Les fonds se sont investis jusqu’ici dans des bons du trésor en particulier des Etats-Unis pour 60% et 40% sur les marchés boursiers où ils ont des liens avec les fonds spéculatifs. Ils sont déjà présents dans les grandes entreprises, mais le choix de la Chine témoigne d’une volonté de déserter partiellement les bons du Trésor pour augmenter considérablement la part des fonds. Le prix du pétrole est élevé, les réserves augmentent, les capitaux placés à fonds pépère en bon du trésor sont, comme nous venons de le dire suffisant pour couvrir les risques de crise, donc désormais les fonds souverains sont en situation de s’emparer de grandes entreprises, fleurons de l’économie occidentale.
Les occidentaux soupçonnent quelques pays comme la Russie et la Chine (mais aussi le Venezuela, l’Iran), de ne pas être animés simplement d’une volonté financière et par l’appât du gain. A point que non seulement les Allemands protestent contre l’opacité des montages de ces fonds souverains mais les Etats-Unis réclament une intervention du FMI pour les inciter à se bien conduire, ce que personne n’a jamais exigé des fonds de pension nord-américains. Un travail intéressant en perspective pour DSK, nul doute qu’il a obtenu le soutien des Etats-Unis qu’à la condition de leur rendre de petits services de ce type.(3)

En fait là est bien le problème pour les pays occidentaux, non seulement nous assistons à la mise en place de nouveaux rapports sud-sud, mais les Etats du sud récupèrent leurs capacités d’action, le gouvernail étatique, c’est cela que les Etats-Unis et les pays occidentaux jugent insupportable et le gouvernement russe a déclaré que la protection du secteur énergétique par l’Europe était « hystérique ».  La Chine en rétorsion est en train de préparer une loi sur le contrôle de l’acquisition des entreprises chinoises. Sud contre nord, Etats souverains contre capital, on voit que la mondialisation nous réserve bien des surprises, jusqu’à peut-être favoriser le retour du protectionnisme dans le nord.(4)

On comprend peut-être mieux dans un tel contexte l’excitation des Etats-Unis dans son soutien à la démocratie birmane, il s’agit de s’assurer que les réserves gazières ne tombent pas dans une mauvaise escarcelle. 

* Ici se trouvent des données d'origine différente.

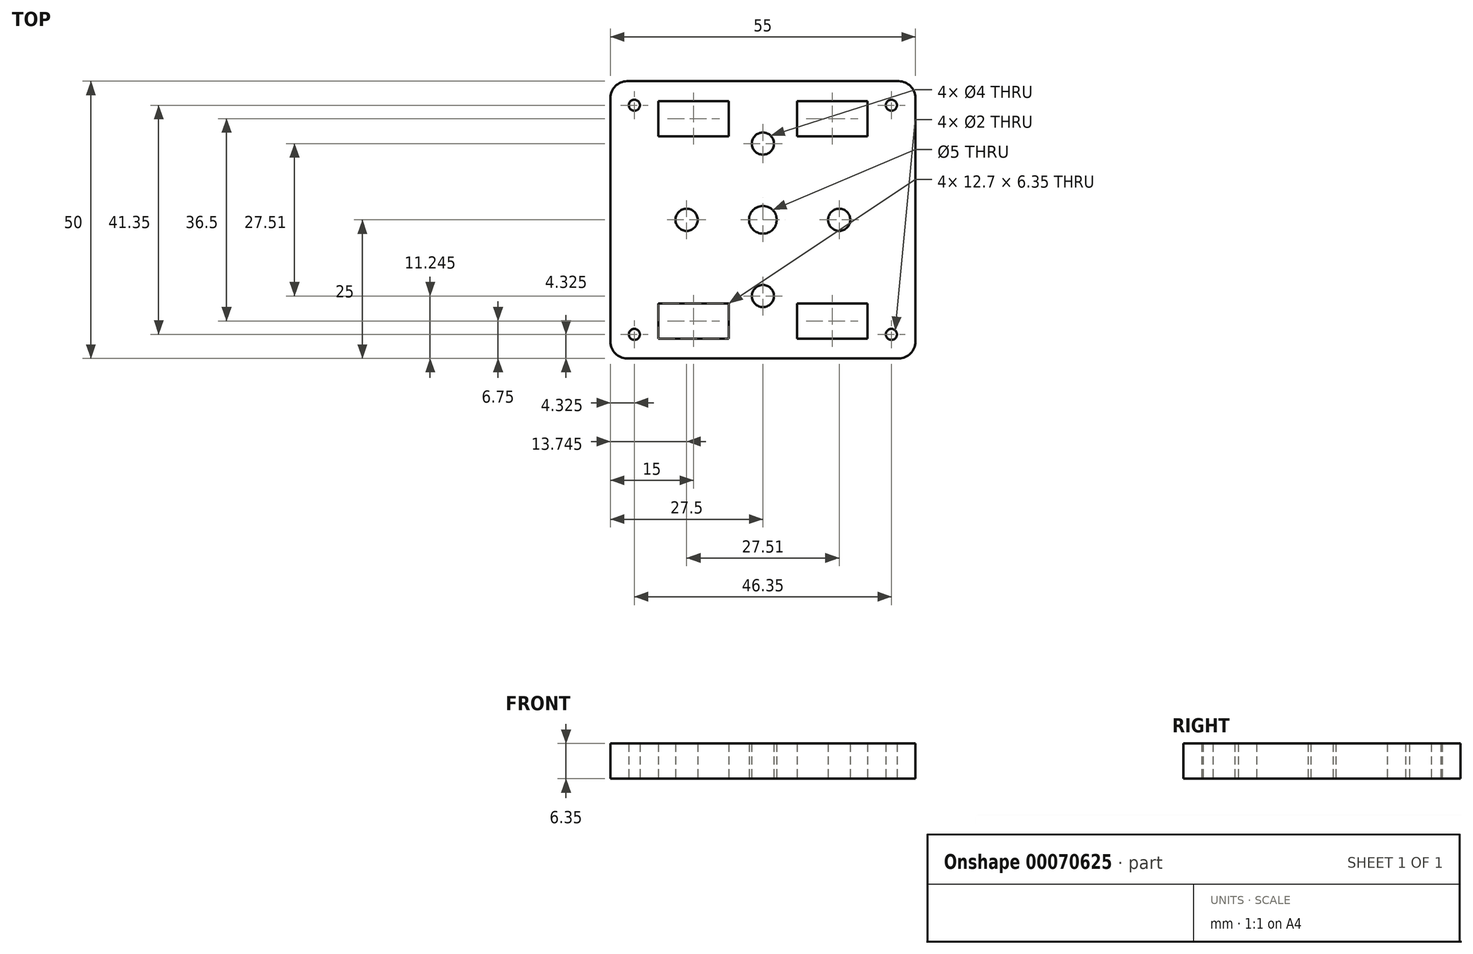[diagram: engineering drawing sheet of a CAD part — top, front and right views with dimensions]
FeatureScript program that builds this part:
annotation { "Feature Type Name" : "Feature", "Feature Type Description" : "" }
export const myFeature = defineFeature(function(context is Context, id is Id, definition is map)
    precondition{}
    {
        {
            var Q0;
            Q0=qCreatedBy(makeId("Top.planeOp"),FACE);
            var sketch = newSketch(context, id + "F0", { "sketchPlane" : qUnion([Q0])});
            skLineSegment(sketch, "E0", {"start": v(0, 0) * mm, "end": v(0, 27.13) * mm});
            skLineSegment(sketch, "E1.bottom", {"start": v(-27.5, 25) * mm, "end": v(27.5, 25) * mm});
            skLineSegment(sketch, "E1.top", {"start": v(-27.5, -25) * mm, "end": v(27.5, -25) * mm});
            skLineSegment(sketch, "E1.left", {"start": v(-27.5, 25) * mm, "end": v(-27.5, -25) * mm});
            skLineSegment(sketch, "E1.right", {"start": v(27.5, 25) * mm, "end": v(27.5, -25) * mm});
            skLineSegment(sketch, "E2.bottom", {"start": v(-18.85, 21.43) * mm, "end": v(-6.15, 21.43) * mm});
            skLineSegment(sketch, "E2.top", {"start": v(-18.85, 15.07) * mm, "end": v(-6.15, 15.07) * mm});
            skLineSegment(sketch, "E2.left", {"start": v(-18.85, 21.43) * mm, "end": v(-18.85, 15.07) * mm});
            skLineSegment(sketch, "E2.right", {"start": v(-6.15, 21.43) * mm, "end": v(-6.15, 15.07) * mm});
            skPoint(sketch, "E3", {"position": v(-12.5, 21.43) * mm});
            skLineSegment(sketch, "E4.0.1.0", {"start": v(-18.85, -21.43) * mm, "end": v(-6.15, -21.43) * mm});
            skLineSegment(sketch, "E4.0.1.1", {"start": v(-18.85, -15.07) * mm, "end": v(-6.15, -15.07) * mm});
            skLineSegment(sketch, "E4.0.1.2", {"start": v(-18.85, -15.07) * mm, "end": v(-18.85, -21.43) * mm});
            skLineSegment(sketch, "E4.0.1.3", {"start": v(-6.15, -15.07) * mm, "end": v(-6.15, -21.43) * mm});
            skPoint(sketch, "E4.0.1.4", {"position": v(-12.5, -15.07) * mm});
            skLineSegment(sketch, "E4.1.0.0", {"start": v(6.15, 15.07) * mm, "end": v(18.85, 15.07) * mm});
            skLineSegment(sketch, "E4.1.0.1", {"start": v(6.15, 21.43) * mm, "end": v(18.85, 21.43) * mm});
            skLineSegment(sketch, "E4.1.0.2", {"start": v(6.15, 21.43) * mm, "end": v(6.15, 15.07) * mm});
            skLineSegment(sketch, "E4.1.0.3", {"start": v(18.85, 21.43) * mm, "end": v(18.85, 15.07) * mm});
            skPoint(sketch, "E4.1.0.4", {"position": v(12.5, 21.43) * mm});
            skLineSegment(sketch, "E4.1.1.0", {"start": v(6.15, -21.43) * mm, "end": v(18.85, -21.43) * mm});
            skLineSegment(sketch, "E4.1.1.1", {"start": v(6.15, -15.07) * mm, "end": v(18.85, -15.07) * mm});
            skLineSegment(sketch, "E4.1.1.2", {"start": v(6.15, -15.07) * mm, "end": v(6.15, -21.43) * mm});
            skLineSegment(sketch, "E4.1.1.3", {"start": v(18.85, -15.07) * mm, "end": v(18.85, -21.43) * mm});
            skPoint(sketch, "E4.1.1.4", {"position": v(12.5, -15.07) * mm});
            skLineSegment(sketch, "E4.direction1", {"start": v(-18.85, 15.07) * mm, "end": v(6.15, 15.07) * mm, "construction": true});
            skLineSegment(sketch, "E4.direction2", {"start": v(-18.85, 15.07) * mm, "end": v(-18.85, -21.43) * mm, "construction": true});
            skPoint(sketch, "E5", {"position": v(0, -13.76) * mm});
            skPoint(sketch, "E6.1.0", {"position": v(13.75, 0) * mm});
            skPoint(sketch, "E6.center", {"position": v(0, 0) * mm});
            skPoint(sketch, "E7.0.2.0", {"position": v(0, 13.76) * mm});
            skPoint(sketch, "E8.0.3.0", {"position": v(-13.76, 0) * mm});
            skPoint(sketch, "E9", {"position": v(-23.18, 20.68) * mm});
            skPoint(sketch, "E10.MirrorP", {"position": v(23.18, 20.68) * mm});
            skPoint(sketch, "E11.MirrorP", {"position": v(23.18, -20.68) * mm});
            skPoint(sketch, "E12.MirrorP", {"position": v(-23.18, -20.68) * mm});
            skSolve(sketch);
        }
        {
            var Q0;
            Q0=makeQuery(id+"F0.imprint","IMPRINT",FACE,{"disambiguationData":[TD([[makeQuery(id+"F0.imprint","IMPRINT",EDGE,{"derivedFrom":sQuery(id+"F0.wireOp",EDGE,"E1.top")}),1.0]])]});
            extrude(context, id + "F1", {"entities" : qUnion([Q0]), "depth" : 6.35 * mm});
        }
        {
            var Q0;
            Q0=makeQuery(id+"F1.opExtrude","SWEPT_EDGE",EDGE,{"disambiguationData":[OSD([sQuery(id+"F0.wireOp",EDGE,"E1.top"),sQuery(id+"F0.wireOp",EDGE,"E1.right")])]});
            var Q1;
            Q1=makeQuery(id+"F1.opExtrude","SWEPT_EDGE",EDGE,{"disambiguationData":[OSD([sQuery(id+"F0.wireOp",EDGE,"E1.bottom"),sQuery(id+"F0.wireOp",EDGE,"E1.right")])]});
            var Q2;
            Q2=makeQuery(id+"F1.opExtrude","SWEPT_EDGE",EDGE,{"disambiguationData":[OSD([sQuery(id+"F0.wireOp",EDGE,"E1.top"),sQuery(id+"F0.wireOp",EDGE,"E1.left")])]});
            var Q3;
            Q3=makeQuery(id+"F1.opExtrude","SWEPT_EDGE",EDGE,{"disambiguationData":[OSD([sQuery(id+"F0.wireOp",EDGE,"E1.bottom"),sQuery(id+"F0.wireOp",EDGE,"E1.left")])]});
            fillet(context, id + "F2", {"entities" : qUnion([Q0, Q1, Q2, Q3]), "radius" : 3 * mm, "tangentPropagation" : true, "allowEdgeOverflow" : false});
        }
        {
            var Q0;
            Q0=sQuery(id+"F0.wireOp",VERTEX,"E0.start");
            var Q1;
            Q1=makeQuery(id+"F1.opExtrude","SWEPT_BODY",BODY,{"disambiguationData":[OSD([sQuery(id+"F0.wireOp",EDGE,"E1.bottom"),sQuery(id+"F0.wireOp",EDGE,"E1.top"),sQuery(id+"F0.wireOp",EDGE,"E1.left"),sQuery(id+"F0.wireOp",EDGE,"E1.right"),sQuery(id+"F0.wireOp",EDGE,"E2.bottom"),sQuery(id+"F0.wireOp",EDGE,"E2.top"),sQuery(id+"F0.wireOp",EDGE,"E2.left"),sQuery(id+"F0.wireOp",EDGE,"E2.right"),sQuery(id+"F0.wireOp",EDGE,"E4.0.1.0"),sQuery(id+"F0.wireOp",EDGE,"E4.0.1.1"),sQuery(id+"F0.wireOp",EDGE,"E4.0.1.2"),sQuery(id+"F0.wireOp",EDGE,"E4.0.1.3"),sQuery(id+"F0.wireOp",EDGE,"E4.1.0.0"),sQuery(id+"F0.wireOp",EDGE,"E4.1.0.1"),sQuery(id+"F0.wireOp",EDGE,"E4.1.0.2"),sQuery(id+"F0.wireOp",EDGE,"E4.1.0.3"),sQuery(id+"F0.wireOp",EDGE,"E4.1.1.0"),sQuery(id+"F0.wireOp",EDGE,"E4.1.1.1"),sQuery(id+"F0.wireOp",EDGE,"E4.1.1.2"),sQuery(id+"F0.wireOp",EDGE,"E4.1.1.3")])]});
            hole(context, id + "F3", {"style" : HoleStyle.SIMPLE, "endStyle" : HoleEndStyle.THROUGH, "oppositeDirection" : true, "holeDiameter" : 5 * mm, "locations" : qUnion([Q0]), "scope" : qUnion([Q1]), "isTappedThrough" : true});
        }
        {
            var Q0;
            Q0=sQuery(id+"F0.wireOp",VERTEX,"E8.0.3.0");
            var Q1;
            Q1=sQuery(id+"F0.wireOp",VERTEX,"E5");
            var Q2;
            Q2=sQuery(id+"F0.wireOp",VERTEX,"E6.1.0");
            var Q3;
            Q3=sQuery(id+"F0.wireOp",VERTEX,"E7.0.2.0");
            var Q4;
            Q4=makeQuery(id+"F1.opExtrude","SWEPT_BODY",BODY,{"disambiguationData":[OSD([sQuery(id+"F0.wireOp",EDGE,"E1.bottom"),sQuery(id+"F0.wireOp",EDGE,"E1.top"),sQuery(id+"F0.wireOp",EDGE,"E1.left"),sQuery(id+"F0.wireOp",EDGE,"E1.right"),sQuery(id+"F0.wireOp",EDGE,"E2.bottom"),sQuery(id+"F0.wireOp",EDGE,"E2.top"),sQuery(id+"F0.wireOp",EDGE,"E2.left"),sQuery(id+"F0.wireOp",EDGE,"E2.right"),sQuery(id+"F0.wireOp",EDGE,"E4.0.1.0"),sQuery(id+"F0.wireOp",EDGE,"E4.0.1.1"),sQuery(id+"F0.wireOp",EDGE,"E4.0.1.2"),sQuery(id+"F0.wireOp",EDGE,"E4.0.1.3"),sQuery(id+"F0.wireOp",EDGE,"E4.1.0.0"),sQuery(id+"F0.wireOp",EDGE,"E4.1.0.1"),sQuery(id+"F0.wireOp",EDGE,"E4.1.0.2"),sQuery(id+"F0.wireOp",EDGE,"E4.1.0.3"),sQuery(id+"F0.wireOp",EDGE,"E4.1.1.0"),sQuery(id+"F0.wireOp",EDGE,"E4.1.1.1"),sQuery(id+"F0.wireOp",EDGE,"E4.1.1.2"),sQuery(id+"F0.wireOp",EDGE,"E4.1.1.3")])]});
            hole(context, id + "F4", {"style" : HoleStyle.SIMPLE, "endStyle" : HoleEndStyle.THROUGH, "oppositeDirection" : true, "holeDiameter" : 4 * mm, "locations" : qUnion([Q0, Q1, Q2, Q3]), "scope" : qUnion([Q4]), "isTappedThrough" : true});
        }
        {
            var Q0;
            Q0=sQuery(id+"F0.wireOp",VERTEX,"E9");
            var Q1;
            Q1=sQuery(id+"F0.wireOp",VERTEX,"E10.MirrorP");
            var Q2;
            Q2=sQuery(id+"F0.wireOp",VERTEX,"E11.MirrorP");
            var Q3;
            Q3=sQuery(id+"F0.wireOp",VERTEX,"E12.MirrorP");
            var Q4;
            Q4=makeQuery(id+"F1.opExtrude","SWEPT_BODY",BODY,{"disambiguationData":[OSD([sQuery(id+"F0.wireOp",EDGE,"E1.bottom"),sQuery(id+"F0.wireOp",EDGE,"E1.top"),sQuery(id+"F0.wireOp",EDGE,"E1.left"),sQuery(id+"F0.wireOp",EDGE,"E1.right"),sQuery(id+"F0.wireOp",EDGE,"E2.bottom"),sQuery(id+"F0.wireOp",EDGE,"E2.top"),sQuery(id+"F0.wireOp",EDGE,"E2.left"),sQuery(id+"F0.wireOp",EDGE,"E2.right"),sQuery(id+"F0.wireOp",EDGE,"E4.0.1.0"),sQuery(id+"F0.wireOp",EDGE,"E4.0.1.1"),sQuery(id+"F0.wireOp",EDGE,"E4.0.1.2"),sQuery(id+"F0.wireOp",EDGE,"E4.0.1.3"),sQuery(id+"F0.wireOp",EDGE,"E4.1.0.0"),sQuery(id+"F0.wireOp",EDGE,"E4.1.0.1"),sQuery(id+"F0.wireOp",EDGE,"E4.1.0.2"),sQuery(id+"F0.wireOp",EDGE,"E4.1.0.3"),sQuery(id+"F0.wireOp",EDGE,"E4.1.1.0"),sQuery(id+"F0.wireOp",EDGE,"E4.1.1.1"),sQuery(id+"F0.wireOp",EDGE,"E4.1.1.2"),sQuery(id+"F0.wireOp",EDGE,"E4.1.1.3")])]});
            hole(context, id + "F5", {"style" : HoleStyle.SIMPLE, "endStyle" : HoleEndStyle.THROUGH, "oppositeDirection" : true, "holeDiameter" : 2 * mm, "locations" : qUnion([Q0, Q1, Q2, Q3]), "scope" : qUnion([Q4]), "isTappedThrough" : true});
        }
    });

(1) Ce qui reviendrait de fait à soutenir les spéculateurs en abaissant le coût de financement de leurs opérations. La Fed Nord américaine a été obligée d’abaisser ses taux directeurs pour cause de récession de l’économie nord-américaine.
(2) ( 2) Décidemment Dominique de Villepin a été un grand incompris, puisque c’est lui qui à la fin 2005 et le début 2006 lance cette protection contre les capitaux étrangers. A cette époque, la Commission européenne à la concurrence le traite comme le dernier des derniers nationalistes. Aujourd’hui la même fait silence sur l’initiative de la chancelière.
(3) Là encore on notera le deux poids deux mesures, jamais personne n’avait exigé de la Banque Mondiale ou du Fmi une telle surveillance quand le néo-libéralisme éventrait les économies du Tiers monde, forçant à la vente le secteur public de ces pays.
(4) Sur ce sujet lire article d’alternatives économiques d’octobre : la montée des Fonds souverains. Un article du Monde Diplomatique de mars 2007 avait également abordé la question.